Die Merkmale Alter, Geschlecht und Schmerzintensität zum Zeitpunkt des Studieneinschlusses wiesen keine signifikanten Unterschiede auf. Lediglich der Body-MassIndex war bei jenen höher, die zusätzlich mit Placebo behandelt worden waren (BMI: 28,18 vs. 25,72). Zu den Outcome-Parametern zählten die subjektiven Behandlungserfahrungen (Schmerzlinderung, funktionelle Beeinträchtigung im Alltag), aber auch objektive Kriterien wie Bewegungsumfang und -geschwindigkeit, die mit Sensoren auf der Wirbelsäule gemessen wurden.
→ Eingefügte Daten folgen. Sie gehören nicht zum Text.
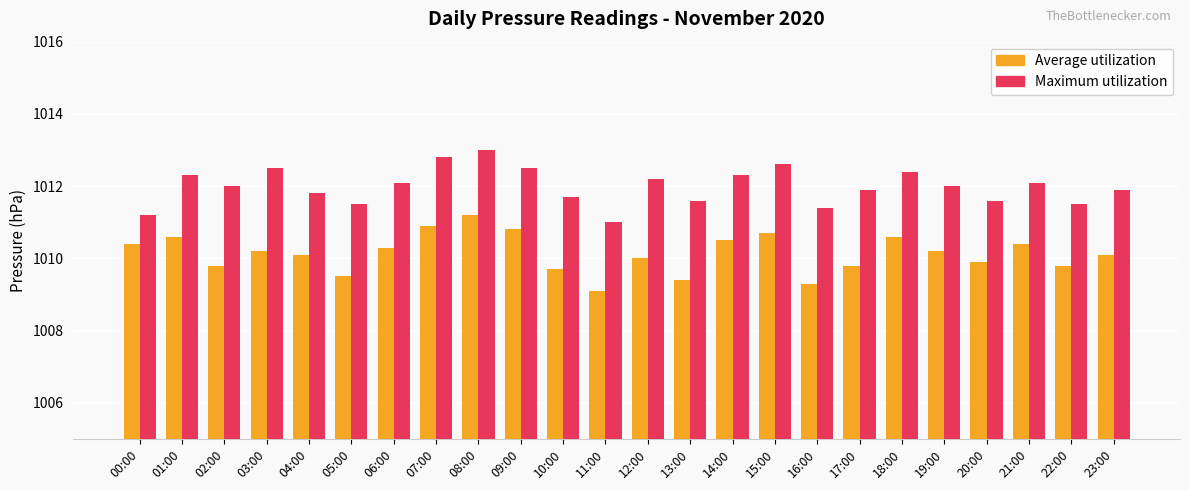

Reading left to right, what are all the values shown in this chart?

Average utilization: 1010.4	1010.6	1009.8	1010.2	1010.1	1009.5	1010.3	1010.9	1011.2	1010.8	1009.7	1009.1	1010.0	1009.4	1010.5	1010.7	1009.3	1009.8	1010.6	1010.2	1009.9	1010.4	1009.8	1010.1
Maximum utilization: 1011.2	1012.3	1012.0	1012.5	1011.8	1011.5	1012.1	1012.8	1013.0	1012.5	1011.7	1011.0	1012.2	1011.6	1012.3	1012.6	1011.4	1011.9	1012.4	1012.0	1011.6	1012.1	1011.5	1011.9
Primärer Endpunkt war die Schmerzintensität, sekundäre Endpunkte die schmerzbedingte Einschränkung, Depression, Angst und Stress, die mittels standardisierter Fragebögen erhoben wurden.

Die Schmerzintensität nahm bei der zusätzlich mit Placebo behandelte Gruppe signifikant stärker ab (p = 0,001). Diese Patienten fühlten sich außerdem funktionell weniger eingeschränkt und weniger depres- siv (p = 0,02 bzw. p = 0,01). Sie haben zudem seltener weitere Schmerz- mittel für den Notfall nachgefragt, dies war allerdings nur als Trend erkennbar. Hinsichtlich objektiver Parameter unterschieden sich die Gruppen jedoch nicht.

Derzeit können Placeboforscher noch nicht plausibel erklären, wie wirkstofffreie Substanzen das subjektive Befinden signifikant verbessern, wenn den beteiligten Probanden dies offen kommuniziert worden war (3). Denkbar wäre, dass die Patienten aufgrund der Vorabinformationen unbewusst ebenso positive Erwartungen im Hinblick auf das Placebo entwickelt haben, wie es sonst mit der Aussicht auf ein Verumpräparat geschieht.